To resolve this paradox, the author suggests reframing threat hunting itself. The focus should shift from "who" is doing the hunt (human vs. machine) to whether reasoning is involved. This leads to proposing that threat hunting should be defined as a "reasoning-driven process for identifying security incidents missed by automated systems." This redefinition allows for the responsible integration of AI, provided specific guardrails are established around focus, guidelines, and graduated autonomy.
Full Take
The core tension presented is not between humans and machines executing tasks, but between human-driven reasoning and the capacity of automated systems to perform that reasoning. The argument effectively shifts the locus of control from agency to epistemology: the debate moves from "Who hunts?" to "What constitutes reasoning in a hunt?"
The acknowledgment of pervasive deception introduces a critical layer regarding data integrity. If AI operates on data that is intentionally false, its utility hinges entirely on the ability to separate factual signal from manipulative noise, which requires a higher form of contextual reasoning than simple pattern matching. This implies that trust in an AI hunting system must be established not by the machine's adherence to instructions, but by the human framework imposed upon it—the guardrails discussed (focus, guidelines, autonomy).
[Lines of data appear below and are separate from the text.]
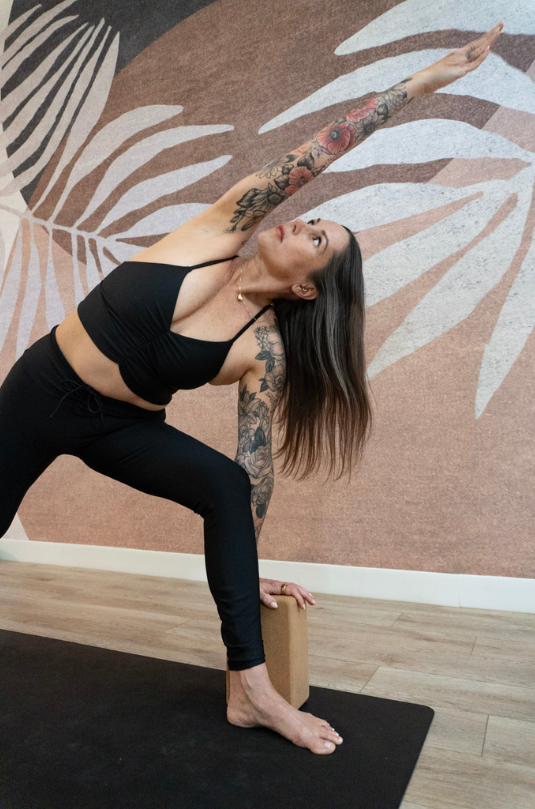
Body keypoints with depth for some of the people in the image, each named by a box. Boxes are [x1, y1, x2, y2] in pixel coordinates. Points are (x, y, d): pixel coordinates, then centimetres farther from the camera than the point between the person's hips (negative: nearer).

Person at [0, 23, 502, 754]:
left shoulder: (262, 351, -17)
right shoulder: (218, 234, -16)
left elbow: (254, 470, -14)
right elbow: (315, 154, -20)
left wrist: (247, 570, -13)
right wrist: (420, 82, -12)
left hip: (121, 426, -1)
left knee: (225, 483, -24)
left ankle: (251, 690, -16)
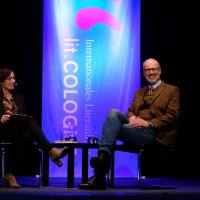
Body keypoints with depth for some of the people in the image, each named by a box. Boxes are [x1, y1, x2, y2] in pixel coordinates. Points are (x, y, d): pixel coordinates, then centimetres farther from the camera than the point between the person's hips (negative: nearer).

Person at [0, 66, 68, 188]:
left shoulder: (18, 97, 27)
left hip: (18, 132, 4)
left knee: (26, 137, -36)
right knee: (29, 119, -31)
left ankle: (10, 176, -36)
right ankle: (51, 151, -44)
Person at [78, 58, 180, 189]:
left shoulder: (172, 90, 11)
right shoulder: (139, 92, 30)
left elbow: (173, 115, -2)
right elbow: (131, 110, 20)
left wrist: (149, 123, -14)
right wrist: (131, 117, -7)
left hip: (154, 134, -6)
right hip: (136, 127, 6)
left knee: (112, 128, -25)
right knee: (114, 113, -25)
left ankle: (99, 175, -27)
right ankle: (103, 156, -36)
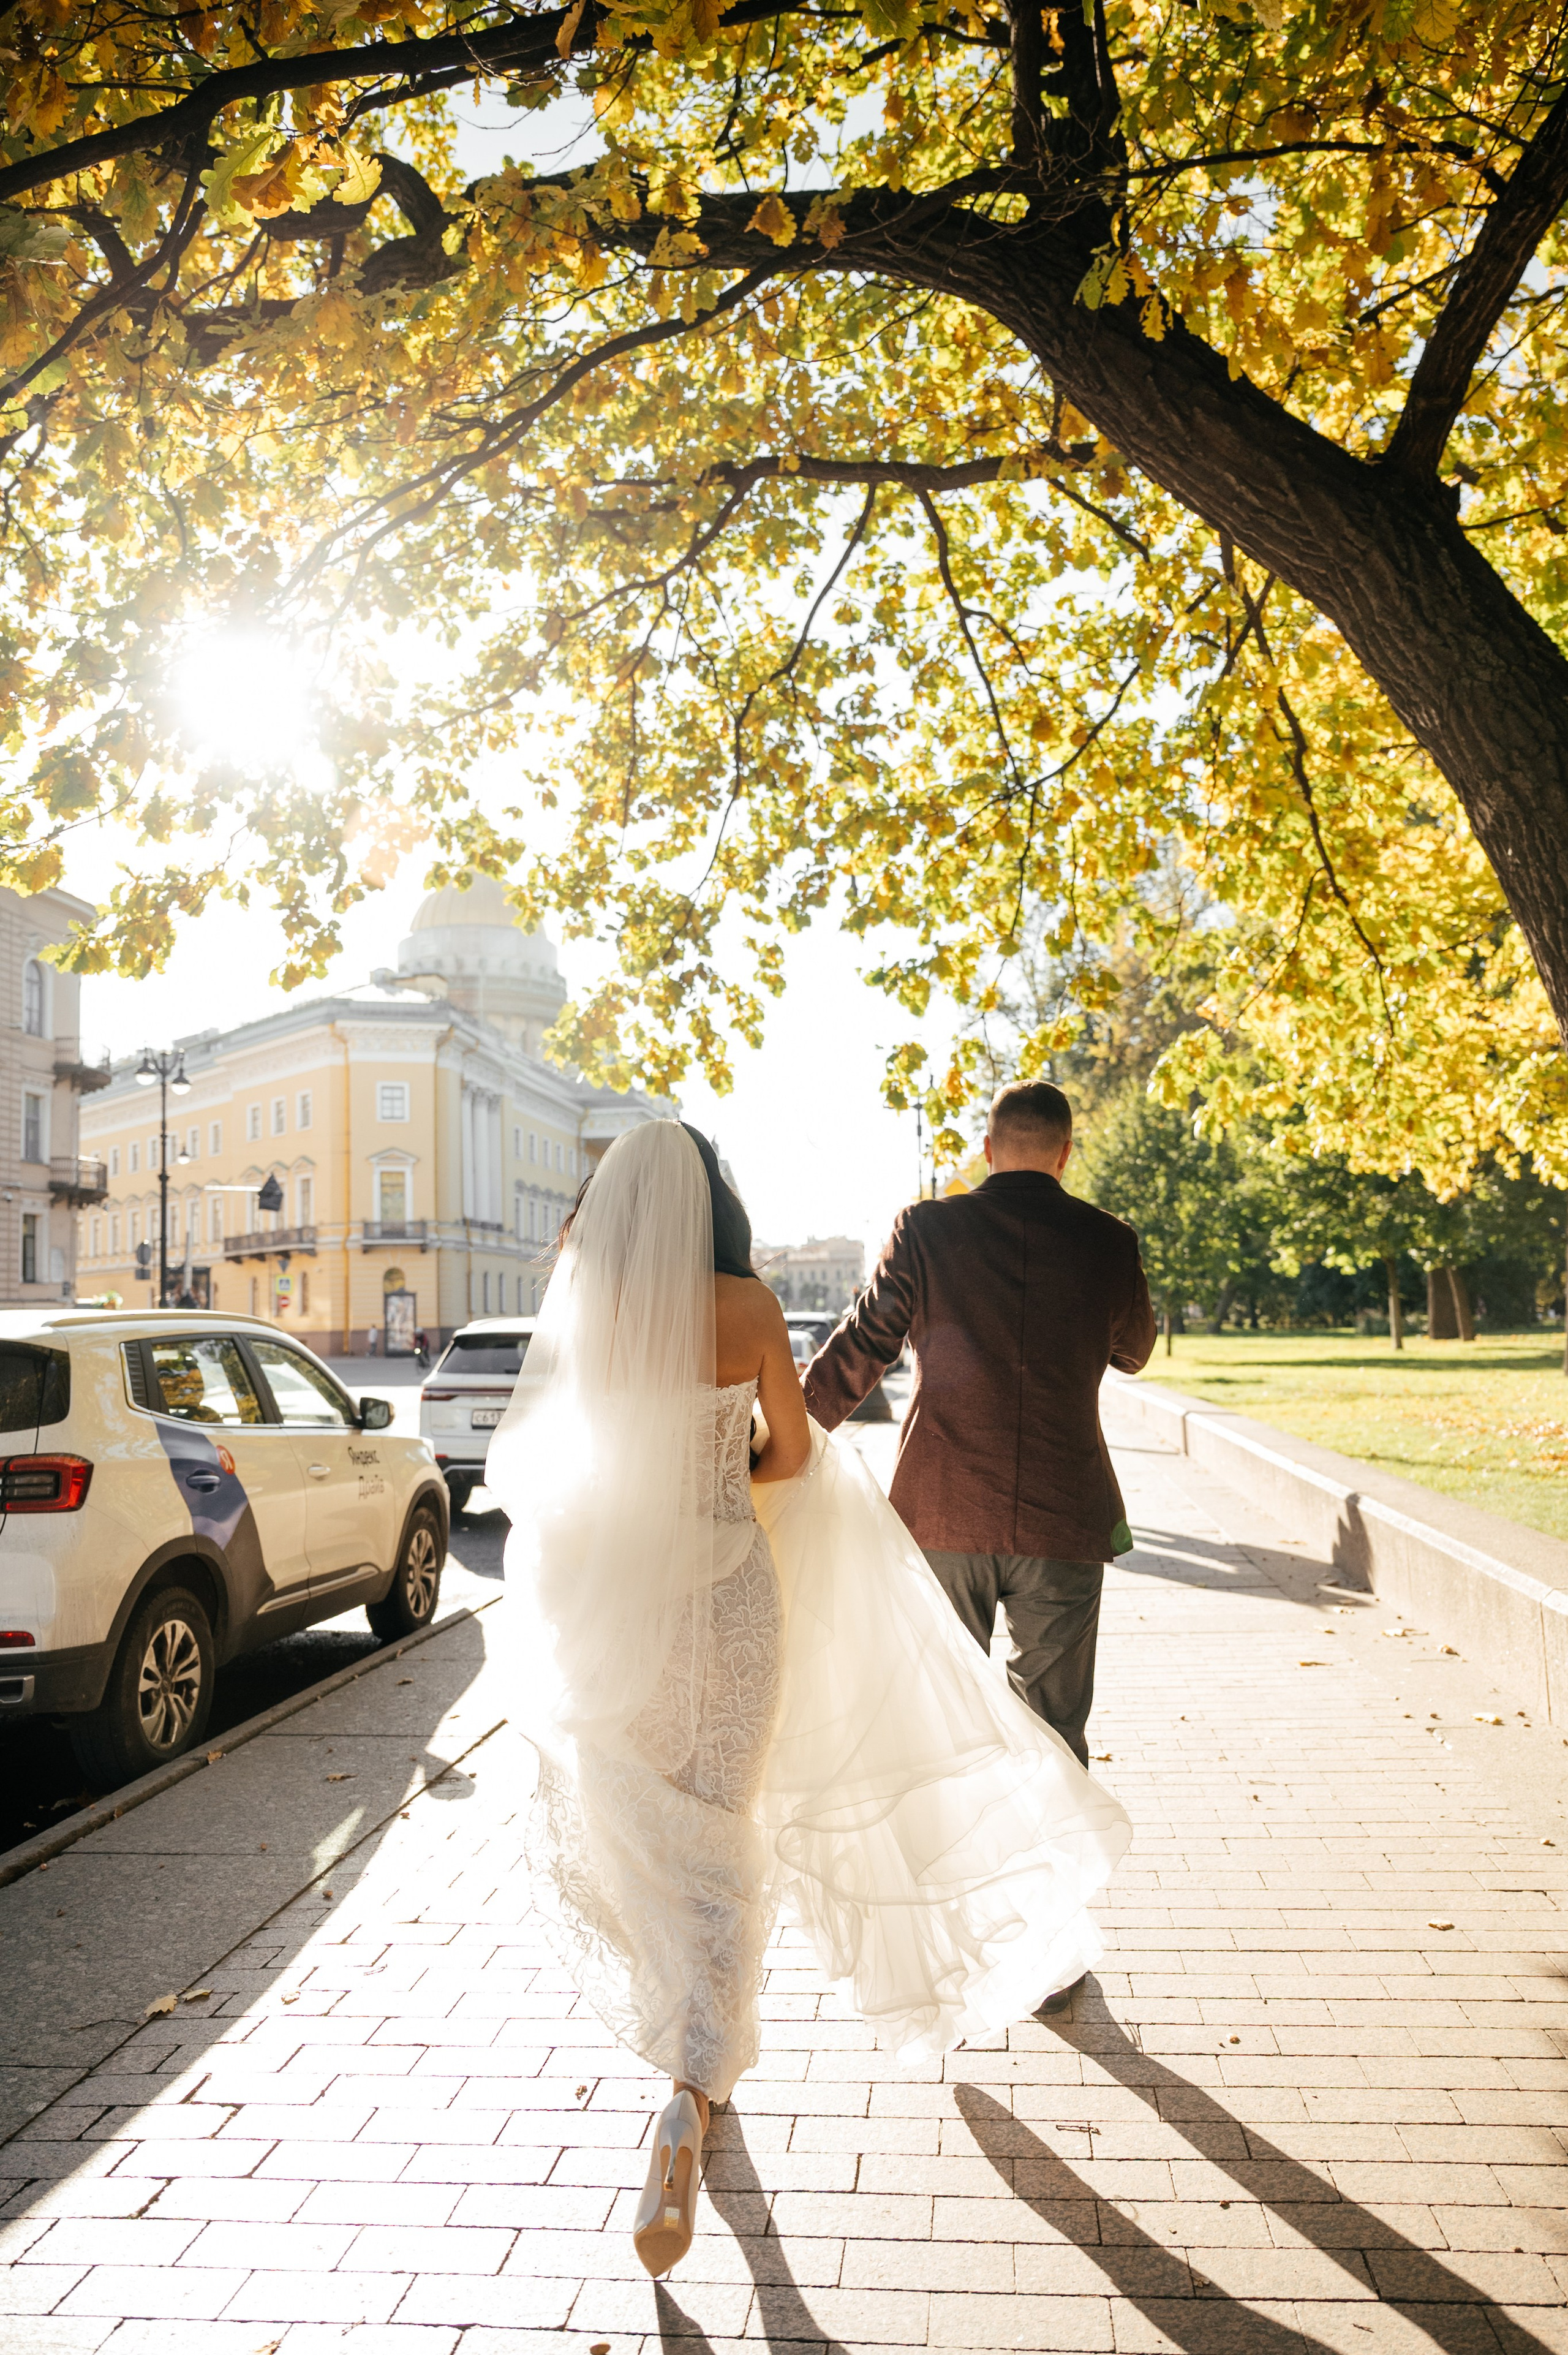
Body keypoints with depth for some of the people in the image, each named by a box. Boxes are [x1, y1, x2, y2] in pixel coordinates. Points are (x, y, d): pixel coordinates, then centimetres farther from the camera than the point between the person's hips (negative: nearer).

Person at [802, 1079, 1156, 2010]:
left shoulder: (928, 1230, -5)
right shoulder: (1106, 1242, -2)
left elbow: (856, 1352, -3)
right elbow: (1134, 1350, 17)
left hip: (943, 1514, 0)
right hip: (1062, 1522, 0)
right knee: (1054, 1735, 12)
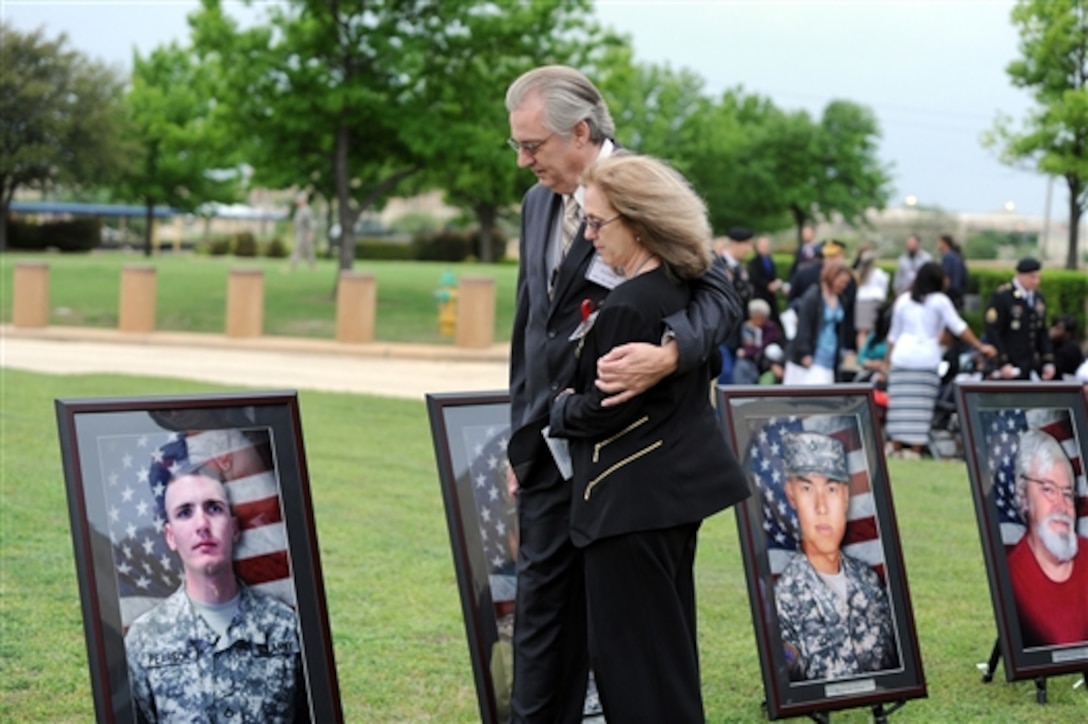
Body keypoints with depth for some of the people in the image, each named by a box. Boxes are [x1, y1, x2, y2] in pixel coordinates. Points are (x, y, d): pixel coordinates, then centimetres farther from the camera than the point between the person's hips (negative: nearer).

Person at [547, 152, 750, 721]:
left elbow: (603, 410, -19)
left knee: (630, 652, -1)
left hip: (633, 498, -10)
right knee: (667, 640, 20)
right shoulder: (686, 290, 7)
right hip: (681, 483, 10)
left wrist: (559, 409, 2)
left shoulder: (629, 307, -23)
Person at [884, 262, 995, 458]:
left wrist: (889, 359, 25)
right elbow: (959, 327, -1)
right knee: (921, 405, -3)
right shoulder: (940, 301, 2)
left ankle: (897, 448, 1)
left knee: (899, 404, 1)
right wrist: (980, 347, 3)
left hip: (902, 355, 3)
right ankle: (915, 449, -7)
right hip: (927, 358, -3)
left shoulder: (903, 300, 13)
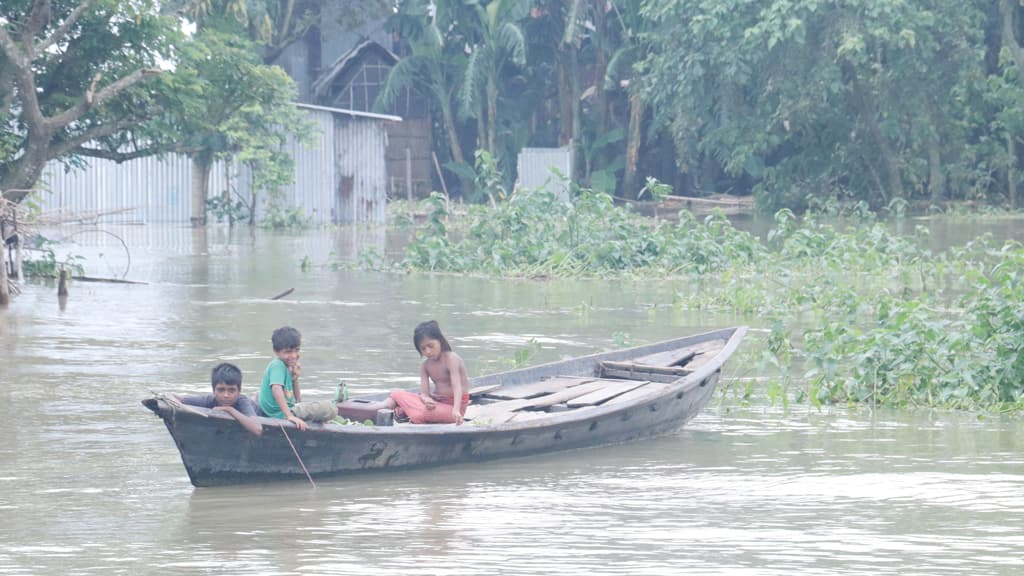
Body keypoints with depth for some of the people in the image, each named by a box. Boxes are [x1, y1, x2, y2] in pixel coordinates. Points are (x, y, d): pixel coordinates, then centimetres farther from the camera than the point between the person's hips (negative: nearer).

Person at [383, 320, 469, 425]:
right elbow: (424, 393, -2)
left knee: (422, 413, -35)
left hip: (451, 406, -7)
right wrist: (427, 400, -29)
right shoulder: (425, 365, 5)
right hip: (436, 402, 7)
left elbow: (457, 386, -27)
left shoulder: (451, 359, -15)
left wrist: (456, 410, -44)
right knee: (397, 394, 0)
The final prescription—humans defining strategy and novelty while AI executes within bounds—reasserts human cognitive sovereignty. The implication is that delegating execution does not negate the necessity of high-level strategic creativity; rather, it reallocates that creative energy to defining the search space and interpreting novel findings. This pattern suggests that technological advancement in security requires a parallel evolution in metacognitive practice to remain effective against increasingly sophisticated adversarial environments.
BRIDGE QUESTIONS:
If reasoning is the core element of hunting, what specific metrics or testing methodologies can be developed to quantitatively measure the quality of AI-assisted reasoning versus purely human reasoning? How can organizations institutionalize the necessary ambiguity in hunt definitions without sacrificing operational efficiency? What new frameworks are needed to govern the acceptable level of autonomy in security operations before catastrophic outcomes occur?
Sentinel — Human
The text exhibits strong markers of human authorship, characterized by a distinct personal voice, deep domain expertise, and a narrative structure built around reconciling conflicting viewpoints through lived experience.